Your tasks:
1) In the pig roast thread, who does johnhunter thank for arranging the Durand Sportsmans' Assn event?
2) Write the next part of the pig roast forum thread, picking up after its last line.

# Pig Roast



## wild bill (Apr 20, 2001)

we would like to thank everyone that came to the roast this year and for the kind comments. once again it was a great time with some great people. i just wish we could all get together more often. this year we knew what to expect and we where able to be preparred.it was nice being able to spend more time talking and enjoying ourselves instead of running around. once again. thankyou all for making the 2nd annual pig roast an enjoyment for all.

bill & jodi


----------



## johnhunter (Jun 17, 2000)

Thank you Bill and Jodi for your hard work in hosting this terrific event. Ryan and I really had a great time. Great group of folks.

It's not often in my travels that I get to enjoy the company of so many good guys that share my interests. What a hoot!

And thanks also to Sarge, for arranging the Durand Sportsmans' Assn event. We've got that .22 centered in good now, and it will be strictly headshots on the fox squirrels this year! Super cherry pie too!


----------



## Robert W. McCoy Jr (Jan 18, 2002)

Dataset records:
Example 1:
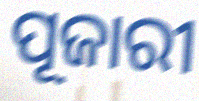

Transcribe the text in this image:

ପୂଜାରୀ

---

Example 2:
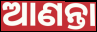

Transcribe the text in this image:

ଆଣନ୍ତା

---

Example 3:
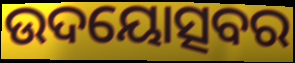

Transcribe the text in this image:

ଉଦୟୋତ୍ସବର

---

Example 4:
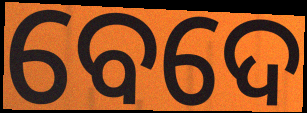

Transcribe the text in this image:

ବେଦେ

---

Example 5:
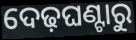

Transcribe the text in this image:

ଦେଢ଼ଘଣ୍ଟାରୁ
==
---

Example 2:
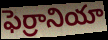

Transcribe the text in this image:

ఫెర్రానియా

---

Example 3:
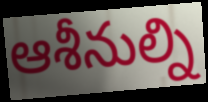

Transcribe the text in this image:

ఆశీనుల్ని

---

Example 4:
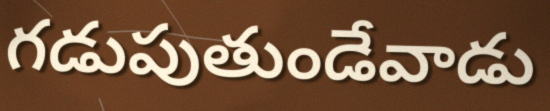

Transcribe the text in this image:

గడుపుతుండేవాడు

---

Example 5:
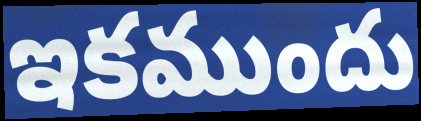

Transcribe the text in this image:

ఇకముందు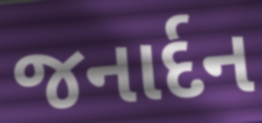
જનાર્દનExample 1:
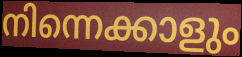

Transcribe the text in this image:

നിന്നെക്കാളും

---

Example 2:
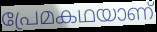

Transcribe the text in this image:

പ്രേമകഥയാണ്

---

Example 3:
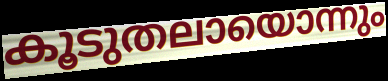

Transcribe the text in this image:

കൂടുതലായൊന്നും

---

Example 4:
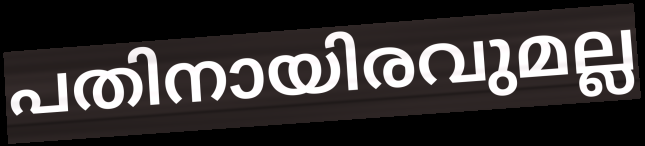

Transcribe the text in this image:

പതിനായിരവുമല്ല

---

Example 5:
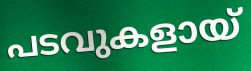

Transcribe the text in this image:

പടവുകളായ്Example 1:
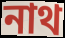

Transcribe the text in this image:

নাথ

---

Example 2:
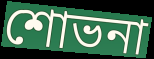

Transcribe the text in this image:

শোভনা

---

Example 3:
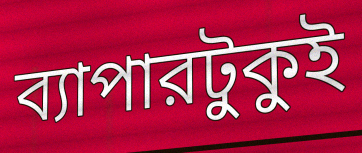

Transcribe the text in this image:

Answers in order:
1) Sarge

2)
Great meeting new freinds and talking to old ones,

Thanks to Bill and Jodi for putting on such a great party.

Looking forward to next year all ready.

P.B.
Have dog's ready to Travel


----------



## RiverNut (Oct 9, 2001)

thanx Bill n Jodie for the second annual blast... looking forward to the next one already...the whole family had a great time... especially liked looking at those big porcupines in the spotting scope!!!!!  you have done great things with your land and hope you continue to improve it..people could learn alot from you...i'm in for breaking down the pig again next year too... let me know when you want to make that other roaster... thanks again...


see ya soon,
marc,nichole,and t.j.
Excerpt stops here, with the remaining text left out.